Data excerpts:
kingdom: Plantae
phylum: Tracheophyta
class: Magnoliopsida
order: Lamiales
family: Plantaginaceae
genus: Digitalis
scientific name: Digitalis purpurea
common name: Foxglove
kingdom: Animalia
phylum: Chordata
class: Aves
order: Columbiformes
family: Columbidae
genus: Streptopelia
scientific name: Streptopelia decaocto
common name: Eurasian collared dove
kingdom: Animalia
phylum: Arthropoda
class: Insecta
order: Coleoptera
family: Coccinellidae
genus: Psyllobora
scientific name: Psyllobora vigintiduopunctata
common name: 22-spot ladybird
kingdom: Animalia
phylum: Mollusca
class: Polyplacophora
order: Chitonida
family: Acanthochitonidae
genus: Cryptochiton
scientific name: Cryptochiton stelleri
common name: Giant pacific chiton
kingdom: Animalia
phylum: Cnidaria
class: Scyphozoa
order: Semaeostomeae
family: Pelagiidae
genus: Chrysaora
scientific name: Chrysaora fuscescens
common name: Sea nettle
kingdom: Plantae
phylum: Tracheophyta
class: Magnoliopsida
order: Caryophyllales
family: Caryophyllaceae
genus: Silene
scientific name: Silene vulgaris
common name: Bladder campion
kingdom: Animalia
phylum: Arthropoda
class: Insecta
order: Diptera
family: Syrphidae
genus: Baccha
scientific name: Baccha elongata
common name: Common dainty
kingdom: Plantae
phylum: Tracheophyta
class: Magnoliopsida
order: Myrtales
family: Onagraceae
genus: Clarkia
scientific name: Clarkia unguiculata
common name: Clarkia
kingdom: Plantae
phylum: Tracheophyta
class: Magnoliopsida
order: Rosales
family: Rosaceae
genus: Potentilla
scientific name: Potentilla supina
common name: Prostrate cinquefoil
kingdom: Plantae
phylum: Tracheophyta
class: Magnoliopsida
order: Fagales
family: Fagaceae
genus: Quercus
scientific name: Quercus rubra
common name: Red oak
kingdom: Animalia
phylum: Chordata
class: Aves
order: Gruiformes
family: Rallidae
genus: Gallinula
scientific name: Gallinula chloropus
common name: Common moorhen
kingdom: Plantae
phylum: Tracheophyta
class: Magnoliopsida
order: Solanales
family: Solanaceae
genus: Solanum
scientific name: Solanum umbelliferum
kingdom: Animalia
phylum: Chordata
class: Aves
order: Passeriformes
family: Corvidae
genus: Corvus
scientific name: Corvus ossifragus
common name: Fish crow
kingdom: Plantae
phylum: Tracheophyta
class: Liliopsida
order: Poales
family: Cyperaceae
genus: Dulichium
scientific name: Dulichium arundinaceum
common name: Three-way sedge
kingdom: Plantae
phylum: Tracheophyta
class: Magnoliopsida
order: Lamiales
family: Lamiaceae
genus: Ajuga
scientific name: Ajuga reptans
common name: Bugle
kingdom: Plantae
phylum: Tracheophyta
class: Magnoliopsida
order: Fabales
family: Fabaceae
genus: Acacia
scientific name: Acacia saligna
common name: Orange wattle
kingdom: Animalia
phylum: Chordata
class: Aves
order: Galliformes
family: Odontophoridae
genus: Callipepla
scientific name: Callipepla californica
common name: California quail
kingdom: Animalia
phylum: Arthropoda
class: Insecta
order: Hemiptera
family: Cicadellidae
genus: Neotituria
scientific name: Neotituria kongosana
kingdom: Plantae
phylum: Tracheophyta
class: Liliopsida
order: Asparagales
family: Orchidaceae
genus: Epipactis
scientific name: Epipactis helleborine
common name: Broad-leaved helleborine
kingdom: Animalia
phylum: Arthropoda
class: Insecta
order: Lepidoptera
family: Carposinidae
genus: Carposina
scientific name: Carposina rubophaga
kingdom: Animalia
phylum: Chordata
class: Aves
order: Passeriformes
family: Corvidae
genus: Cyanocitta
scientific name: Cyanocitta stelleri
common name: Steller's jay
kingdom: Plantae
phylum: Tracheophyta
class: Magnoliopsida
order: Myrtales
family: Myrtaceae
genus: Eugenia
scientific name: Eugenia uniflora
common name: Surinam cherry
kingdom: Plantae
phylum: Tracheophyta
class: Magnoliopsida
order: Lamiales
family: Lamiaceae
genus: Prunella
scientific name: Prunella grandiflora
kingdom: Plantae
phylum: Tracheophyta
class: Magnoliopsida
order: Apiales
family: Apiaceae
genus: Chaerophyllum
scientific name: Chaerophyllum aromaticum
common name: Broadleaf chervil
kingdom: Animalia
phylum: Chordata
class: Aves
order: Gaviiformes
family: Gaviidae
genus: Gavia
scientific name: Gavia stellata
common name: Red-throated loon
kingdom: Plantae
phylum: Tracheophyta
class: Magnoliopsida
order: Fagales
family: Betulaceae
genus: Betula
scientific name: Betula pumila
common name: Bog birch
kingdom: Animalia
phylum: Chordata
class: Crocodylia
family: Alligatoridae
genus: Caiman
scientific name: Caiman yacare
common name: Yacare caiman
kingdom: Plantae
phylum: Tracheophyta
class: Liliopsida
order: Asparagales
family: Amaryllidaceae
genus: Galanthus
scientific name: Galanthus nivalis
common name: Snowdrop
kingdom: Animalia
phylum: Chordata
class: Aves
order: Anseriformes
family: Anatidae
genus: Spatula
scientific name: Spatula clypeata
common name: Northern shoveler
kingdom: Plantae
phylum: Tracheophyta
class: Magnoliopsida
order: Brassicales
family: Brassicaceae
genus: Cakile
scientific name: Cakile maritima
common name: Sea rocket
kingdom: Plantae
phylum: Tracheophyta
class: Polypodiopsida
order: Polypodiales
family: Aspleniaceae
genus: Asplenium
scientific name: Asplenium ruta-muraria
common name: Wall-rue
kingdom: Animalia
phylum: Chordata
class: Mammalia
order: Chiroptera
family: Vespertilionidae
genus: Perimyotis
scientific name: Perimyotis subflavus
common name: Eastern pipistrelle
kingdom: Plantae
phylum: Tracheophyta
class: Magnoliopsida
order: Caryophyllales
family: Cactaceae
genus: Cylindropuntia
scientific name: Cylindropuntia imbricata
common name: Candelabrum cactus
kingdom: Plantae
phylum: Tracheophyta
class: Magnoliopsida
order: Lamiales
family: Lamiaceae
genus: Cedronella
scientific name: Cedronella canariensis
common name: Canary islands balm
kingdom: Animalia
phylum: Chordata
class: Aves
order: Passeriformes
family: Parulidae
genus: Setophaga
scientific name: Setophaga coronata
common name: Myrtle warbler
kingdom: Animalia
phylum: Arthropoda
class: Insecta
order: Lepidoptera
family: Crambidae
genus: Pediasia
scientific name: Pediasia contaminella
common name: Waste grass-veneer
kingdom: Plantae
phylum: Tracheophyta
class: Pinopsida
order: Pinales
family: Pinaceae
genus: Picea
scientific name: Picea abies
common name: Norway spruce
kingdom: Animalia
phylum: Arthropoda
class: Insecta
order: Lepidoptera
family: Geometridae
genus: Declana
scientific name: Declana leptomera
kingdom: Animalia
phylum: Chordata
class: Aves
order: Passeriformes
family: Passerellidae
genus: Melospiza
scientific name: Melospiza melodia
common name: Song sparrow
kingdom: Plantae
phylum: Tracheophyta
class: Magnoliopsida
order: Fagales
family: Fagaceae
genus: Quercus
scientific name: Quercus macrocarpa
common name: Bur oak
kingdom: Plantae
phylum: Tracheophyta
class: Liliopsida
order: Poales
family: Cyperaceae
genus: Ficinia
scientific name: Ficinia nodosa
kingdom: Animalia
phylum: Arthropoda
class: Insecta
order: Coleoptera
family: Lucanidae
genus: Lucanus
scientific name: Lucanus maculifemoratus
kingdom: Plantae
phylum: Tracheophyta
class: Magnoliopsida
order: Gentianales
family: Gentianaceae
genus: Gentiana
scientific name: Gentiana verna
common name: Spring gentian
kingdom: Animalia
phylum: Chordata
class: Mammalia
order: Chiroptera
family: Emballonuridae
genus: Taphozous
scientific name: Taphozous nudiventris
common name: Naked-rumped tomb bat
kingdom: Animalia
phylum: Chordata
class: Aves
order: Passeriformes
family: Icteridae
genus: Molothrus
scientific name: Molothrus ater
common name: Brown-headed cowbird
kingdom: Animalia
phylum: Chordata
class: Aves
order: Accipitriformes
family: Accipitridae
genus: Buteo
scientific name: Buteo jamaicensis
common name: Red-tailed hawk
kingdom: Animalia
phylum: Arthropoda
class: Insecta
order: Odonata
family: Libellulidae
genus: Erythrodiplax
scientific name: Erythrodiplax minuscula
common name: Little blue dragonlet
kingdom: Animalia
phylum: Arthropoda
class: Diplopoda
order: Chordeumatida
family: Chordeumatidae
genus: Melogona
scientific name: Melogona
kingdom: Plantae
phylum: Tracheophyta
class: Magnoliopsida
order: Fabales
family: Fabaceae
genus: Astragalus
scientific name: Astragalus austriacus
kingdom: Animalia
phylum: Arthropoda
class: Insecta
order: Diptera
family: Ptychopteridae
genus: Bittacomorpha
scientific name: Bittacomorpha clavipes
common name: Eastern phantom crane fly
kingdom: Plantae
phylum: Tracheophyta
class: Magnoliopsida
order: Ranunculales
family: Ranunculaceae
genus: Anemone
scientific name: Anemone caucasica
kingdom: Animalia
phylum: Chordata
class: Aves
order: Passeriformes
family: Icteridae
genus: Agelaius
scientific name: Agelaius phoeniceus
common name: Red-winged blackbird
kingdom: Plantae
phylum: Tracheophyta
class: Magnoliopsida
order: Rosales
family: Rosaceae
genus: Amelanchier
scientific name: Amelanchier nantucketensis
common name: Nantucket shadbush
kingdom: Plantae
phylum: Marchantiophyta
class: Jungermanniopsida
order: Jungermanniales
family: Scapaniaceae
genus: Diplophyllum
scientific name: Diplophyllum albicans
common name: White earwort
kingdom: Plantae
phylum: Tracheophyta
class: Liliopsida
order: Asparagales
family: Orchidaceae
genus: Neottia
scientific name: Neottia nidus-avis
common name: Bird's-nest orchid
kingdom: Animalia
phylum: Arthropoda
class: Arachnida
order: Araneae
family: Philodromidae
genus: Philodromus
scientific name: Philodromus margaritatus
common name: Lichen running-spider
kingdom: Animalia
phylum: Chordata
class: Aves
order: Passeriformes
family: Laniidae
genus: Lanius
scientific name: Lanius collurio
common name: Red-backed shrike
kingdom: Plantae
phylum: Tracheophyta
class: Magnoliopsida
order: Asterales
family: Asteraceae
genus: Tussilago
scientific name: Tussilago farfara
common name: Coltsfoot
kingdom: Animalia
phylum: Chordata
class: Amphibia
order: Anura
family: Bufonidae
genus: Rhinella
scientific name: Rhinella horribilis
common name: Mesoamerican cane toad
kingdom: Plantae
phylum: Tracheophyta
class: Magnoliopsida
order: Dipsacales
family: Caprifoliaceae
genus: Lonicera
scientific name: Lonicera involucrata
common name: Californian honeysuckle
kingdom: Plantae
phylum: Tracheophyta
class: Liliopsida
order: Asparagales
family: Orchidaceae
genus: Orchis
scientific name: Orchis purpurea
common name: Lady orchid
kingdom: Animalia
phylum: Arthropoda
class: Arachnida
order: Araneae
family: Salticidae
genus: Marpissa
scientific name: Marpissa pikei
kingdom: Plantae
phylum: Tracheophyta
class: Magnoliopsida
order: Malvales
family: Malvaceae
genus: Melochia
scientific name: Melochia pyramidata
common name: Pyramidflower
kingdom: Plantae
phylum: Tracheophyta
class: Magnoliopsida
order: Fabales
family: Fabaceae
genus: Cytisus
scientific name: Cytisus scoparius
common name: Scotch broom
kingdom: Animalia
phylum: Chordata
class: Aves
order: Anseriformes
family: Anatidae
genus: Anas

» EXERCISE BRIEF: Reproduce word for word the lines of the data above, starting with the line that contains "genus: Cytisus" and ending with the last line of the data, both included.

» WRITTEN ANSWER:
genus: Cytisus
scientific name: Cytisus scoparius
common name: Scotch broom
kingdom: Animalia
phylum: Chordata
class: Aves
order: Anseriformes
family: Anatidae
genus: Anas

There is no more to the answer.